Bank notes are normally manufactured from so-called security papers consisting of cotton fibers and having special security features, such as a security thread at least partly incorporated into the paper, and a watermark. The period of circulation of a bank note depends on how much it is stressed. Certain denominations are preferably used in trade and thus have a shorter period of circulation due to the stronger load through environmental influences. The main cause for a restricted period of circulation of bank notes is seen to be early soiling. Since bank note paper is very porous, it has a large surface area or high surface roughness. Even if the resulting projections and cavities are in orders of magnitude that cannot be resolved by the human eye, they offer ideal conditions for dirt deposits in comparison with a smooth surface.

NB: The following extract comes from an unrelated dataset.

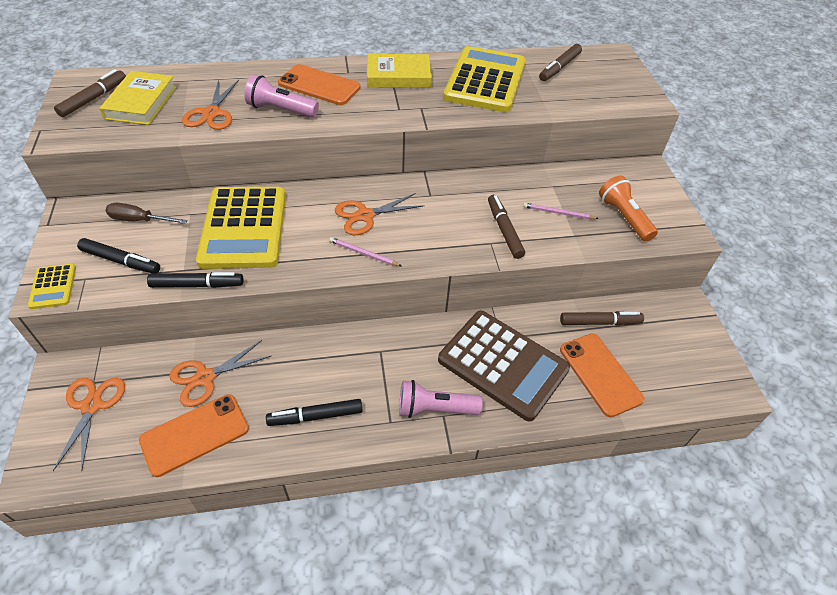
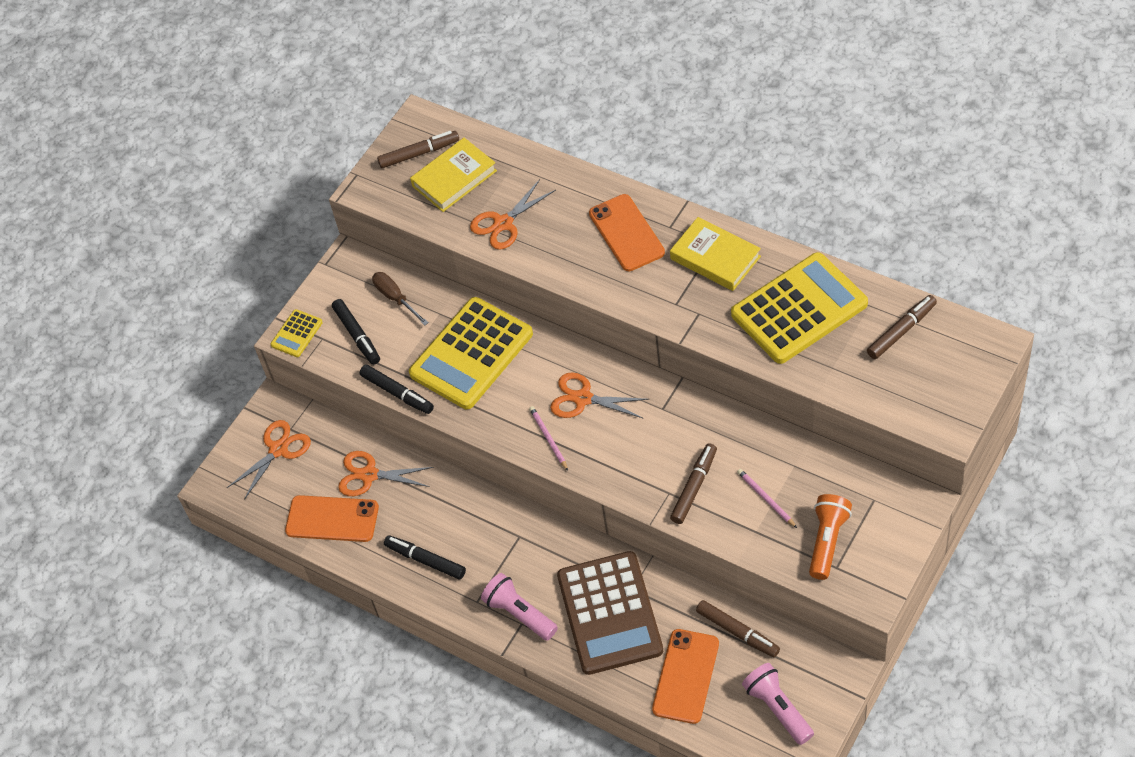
camera: 50 degrees right, 5 degrees up
pink flashlight [244,74,319,118] -> pink flashlight moved to [742,663,814,745]
brown marker [539,44,582,81] -> brown marker turned 150 degrees clockwise [867,295,937,359]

It has therefore been suggested in WO 98/15418 to manufacture bank notes completely from a plastic substrate. However, in this case the usual and time-tested security elements such as portrait watermark and windowed security thread must be forgone, as well as the special properties such as sound and feel of bank note paper. Also, the steel gravure printing usual in the bank note sector, which serves as an additional tactile authenticity mark due to the relief arising from the inking, leads only to a flat, hardly noticeable relief on plastic substrates. Moreover, pure plastic bank notes are very sensitive to heat, so that plastic substrates have a strong tendency to shrink particularly in countries with unfavorable climatic conditions. In particular with regard to falsification security, plastic bank notes have the decisive disadvantage that the substrate is readily available and can be procured by anyone.
WO 96/28610 has suggested lacquering, i.e. coating, paper bank notes as an alternative. This does reduce the soiling problem but cannot increase the mechanical stability of a substrate.

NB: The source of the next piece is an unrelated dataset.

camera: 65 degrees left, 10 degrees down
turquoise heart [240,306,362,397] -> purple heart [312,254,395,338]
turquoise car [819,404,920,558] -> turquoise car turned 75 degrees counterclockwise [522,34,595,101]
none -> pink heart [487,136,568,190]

Multilayer substrates comprising a film core coated on both sides with paper plies have also been proposed. The strength of this laminate is increased in comparison with a pure paper substrate, but the soiling problem with the exterior paper layers is not solved. So as not to excessively increase the total thickness of such bank notes, the paper plies must moreover be designed very thin, so that the usual security features such as security thread or watermark can no longer be optimally incorporated.